# shortest TT?



## Emile Flournoy (15 Jun 2019)

What would be the shortest TT race normally orgaized?


----------



## cyberknight (15 Jun 2019)

usual club short ones are a 10 miler


----------



## Sharky (15 Jun 2019)

As above. Less common are "come and try it " events when clubs might run shorter events to entice newcomers into the support.
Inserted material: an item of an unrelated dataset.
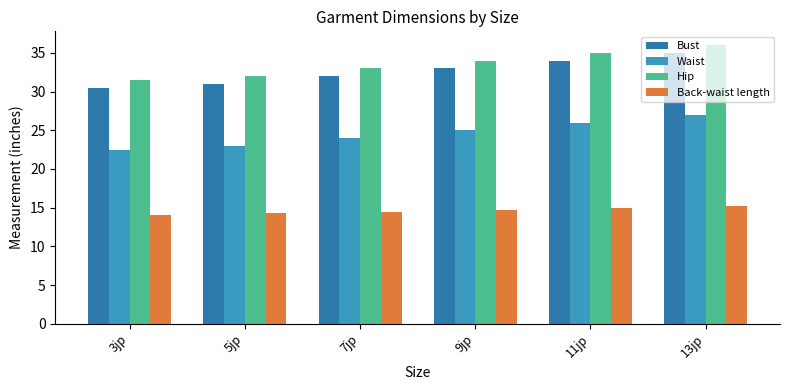

Reading left to right, extract all data points from this chart.

Bust: 3jp=30.5	5jp=31.0	7jp=32.0	9jp=33.0	11jp=34.0	13jp=35.0
Waist: 3jp=22.5	5jp=23.0	7jp=24.0	9jp=25.0	11jp=26.0	13jp=27.0
Hip: 3jp=31.5	5jp=32.0	7jp=33.0	9jp=34.0	11jp=35.0	13jp=36.0
Back-waist length: 3jp=14.0	5jp=14.2	7jp=14.5	9jp=14.8	11jp=15.0	13jp=15.2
Why dont you ask what the longest organised timetrial is. It might blow your mind.


----------



## HLaB (16 Jun 2019)

At the start and end of the year there may be dependant on club: a 5 miles TT, a mile sprint or a Hill Climb TT, or occasionally a bespoke TT; 10 miles is the most common shortest IME.


----------



## srw (17 Jun 2019)

200m

It's at the top of the UCI records list
https://en.m.wikipedia.org/wiki/List_of_world_records_in_track_cycling


----------



## mattobrien (17 Jun 2019)

Our club regularly runs 5 mile TTs, interspersed with 10 milers across the season


----------



## frank9755 (20 Jun 2019)

Hill climbs are usually the shortest road TTs. There are a couple of long courses in the north, such as up Hartside, but courses in the south of England are rarely much over a mile and often shorter as the hills aren't very long.


----------



## iandg (1 Aug 2019)

Dumfries CC holds a 10km 'Merckx' TT and an end of season 5 mile TT


----------